The bank also extended its ASA with Qatar, this time for much more: £280m was promised. PCP argues that this was a sham designed to recompense the Qataris for their earlier June investment, and to induce them to invest once more. The bank denies this and says the ASA was for legitimate services.

Also under scrutiny is a $3bn loan to Qatar’s finance ministry, which Barclays agreed in November 2008 before the fundraising was completed. PCP alleges this had the effect of loaning money to Qatar to then reinvest — which would be an illegal propping up of a Barclays’ own shares. The bank says there was a clause prohibiting such reinvestment.

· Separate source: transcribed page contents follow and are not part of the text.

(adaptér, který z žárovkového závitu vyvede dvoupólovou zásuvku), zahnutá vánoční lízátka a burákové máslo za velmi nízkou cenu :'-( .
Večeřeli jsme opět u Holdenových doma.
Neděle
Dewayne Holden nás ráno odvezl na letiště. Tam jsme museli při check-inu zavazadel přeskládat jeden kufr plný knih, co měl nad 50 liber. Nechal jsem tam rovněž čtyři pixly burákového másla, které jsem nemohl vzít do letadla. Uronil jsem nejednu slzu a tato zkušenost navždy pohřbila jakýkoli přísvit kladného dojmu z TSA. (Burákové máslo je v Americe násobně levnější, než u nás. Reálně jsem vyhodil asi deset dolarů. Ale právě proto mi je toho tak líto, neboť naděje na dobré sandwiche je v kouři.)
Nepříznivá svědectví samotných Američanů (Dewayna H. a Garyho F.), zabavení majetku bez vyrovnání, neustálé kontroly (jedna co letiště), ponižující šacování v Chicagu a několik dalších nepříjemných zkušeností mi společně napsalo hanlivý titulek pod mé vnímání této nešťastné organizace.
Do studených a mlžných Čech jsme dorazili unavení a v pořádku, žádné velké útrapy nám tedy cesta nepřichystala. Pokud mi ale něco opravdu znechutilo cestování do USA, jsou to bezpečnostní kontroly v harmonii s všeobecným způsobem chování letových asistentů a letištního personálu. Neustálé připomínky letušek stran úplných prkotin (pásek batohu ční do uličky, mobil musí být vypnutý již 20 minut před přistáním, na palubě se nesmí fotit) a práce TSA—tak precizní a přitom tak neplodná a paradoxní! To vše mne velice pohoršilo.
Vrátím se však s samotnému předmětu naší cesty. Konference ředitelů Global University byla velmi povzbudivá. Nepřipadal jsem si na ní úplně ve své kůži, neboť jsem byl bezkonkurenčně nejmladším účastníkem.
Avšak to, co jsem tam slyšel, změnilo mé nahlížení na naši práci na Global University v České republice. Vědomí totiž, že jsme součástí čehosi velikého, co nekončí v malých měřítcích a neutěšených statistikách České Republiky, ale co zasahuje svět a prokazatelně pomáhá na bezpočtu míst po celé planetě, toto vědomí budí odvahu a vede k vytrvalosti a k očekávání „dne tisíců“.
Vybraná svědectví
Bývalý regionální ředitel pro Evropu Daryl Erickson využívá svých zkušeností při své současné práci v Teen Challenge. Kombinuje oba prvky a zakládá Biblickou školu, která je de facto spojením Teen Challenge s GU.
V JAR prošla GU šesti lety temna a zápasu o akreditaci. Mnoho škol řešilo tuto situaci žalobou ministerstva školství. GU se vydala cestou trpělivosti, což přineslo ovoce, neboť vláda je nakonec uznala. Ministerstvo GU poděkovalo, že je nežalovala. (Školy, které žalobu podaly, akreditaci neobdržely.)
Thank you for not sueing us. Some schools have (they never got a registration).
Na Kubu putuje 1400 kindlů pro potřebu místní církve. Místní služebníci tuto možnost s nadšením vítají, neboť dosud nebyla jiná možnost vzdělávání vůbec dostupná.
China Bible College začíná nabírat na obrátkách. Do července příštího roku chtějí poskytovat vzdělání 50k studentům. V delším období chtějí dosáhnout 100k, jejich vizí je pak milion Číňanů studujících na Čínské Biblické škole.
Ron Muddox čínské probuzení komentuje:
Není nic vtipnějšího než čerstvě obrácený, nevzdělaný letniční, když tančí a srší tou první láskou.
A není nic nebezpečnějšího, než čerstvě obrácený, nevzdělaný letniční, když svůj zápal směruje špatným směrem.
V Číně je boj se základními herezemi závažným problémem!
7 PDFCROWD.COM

The extension of the ASA was signed not by Mr Varley but by Roger Jenkins, according to those who have seen the document. It did not receive Barclays’ board approval and it was not disclosed to the market at the time of the announcement of the fundraising.

“The management agreed an extension of the ASA as part of the debt agreement but that was not disclosed,” says one person familiar with the deal. “This was a debt issuance so disclosure was less than it would have otherwise been. It did not come to the board specifically that it had been extended.”

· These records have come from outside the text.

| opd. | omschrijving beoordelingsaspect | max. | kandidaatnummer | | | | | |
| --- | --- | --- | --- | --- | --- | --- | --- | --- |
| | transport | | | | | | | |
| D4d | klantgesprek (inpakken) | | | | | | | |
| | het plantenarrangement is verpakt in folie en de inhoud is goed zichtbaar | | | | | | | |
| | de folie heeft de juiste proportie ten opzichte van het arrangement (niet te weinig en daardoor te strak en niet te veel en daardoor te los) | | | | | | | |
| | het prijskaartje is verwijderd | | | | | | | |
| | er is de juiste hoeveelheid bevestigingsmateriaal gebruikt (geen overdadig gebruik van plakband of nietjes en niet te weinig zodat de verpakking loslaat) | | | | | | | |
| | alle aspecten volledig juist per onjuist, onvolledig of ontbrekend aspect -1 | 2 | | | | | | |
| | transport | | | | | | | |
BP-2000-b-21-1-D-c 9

One former official who saw the ASA documents remarked how brief they are “given the sums being moved about”. Another says: “They barely get over a page and the amount is handwritten. I thought: ‘Well, this doesn’t look entirely convincing.’ But then again, the counterargument is that if the bank really wanted to deceive then they would have made it look a lot better.”

When the old City regulator, the Financial Services Authority, first started looking at the deal in 2011 following a routine check, Chris Lucas, the former finance officer at the bank, attested that the ASA was not contingent on the fundraising, and was instead an arm’s-length transaction.

Mr Lucas is also one of the individuals who has been interviewed under caution by the SFO. He denies wrongdoing.

“No one who knows John Varley or Chris Lucas thinks they did anything wrong,” one former colleague attests. “They would never have done anything without legal advice. These people had no intent other than trying to do the best thing for the bank and, indeed, the wider UK economy.”

The SFO has its own critics for its decision to take on a case that the regulator had already ruled on. “This really was their one last chance,” one former regulator says of the bank’s fundraising. “The SFO has been at this for five years — it’s time to piss or get off the pot.”

SFO: Investigator’s capabilities under the spotlight

It is not just Barclays which is under pressure. The Serious Fraud Office is also under scrutiny.

The investigation into the bank is littered with political sensitivities for the SFO. The agency has received special Treasury funding for its five-year investigation. Yet it has had run-ins with Theresa May, the prime minister, who as home secretary tried to roll the SFO into an FBI-style agency with a budget under her control.

SFO concerns have been reignited by a Cabinet Office review of the UK’s capability in fighting economic crime. The audit is scrutinising performance and will consider all options, including the merging or shutting of agencies. Then there are the UK’s efforts to cement its post-Brexit future with international trading partners; the SFO’s decision is expected just as a Qatari delegation arrives to talk about UK investment.

Britain’s attorney-general can intervene in prosecutions if it is deemed against the public interest, as happened when the Blair government in 2006 halted the SFO’s probe into alleged bribery in Saudi Arabia by BAE Systems. Had the SFO decided to run a bribery case against Barclays, it would also have needed consent from the attorney-general to bring charges. The SFO decided against this strategy because it would have had to rely on old laws, dating back to 1906, where a key defence is “principal’s consent”: if payments are known about by a principal of an entity — such as a head of state — they cannot be construed as corrupt.

The law has since been changed to take away this defence, but would not apply to the Barclays case.

Instead, the SFO is examining whether Barclays committed fraud or misled the market.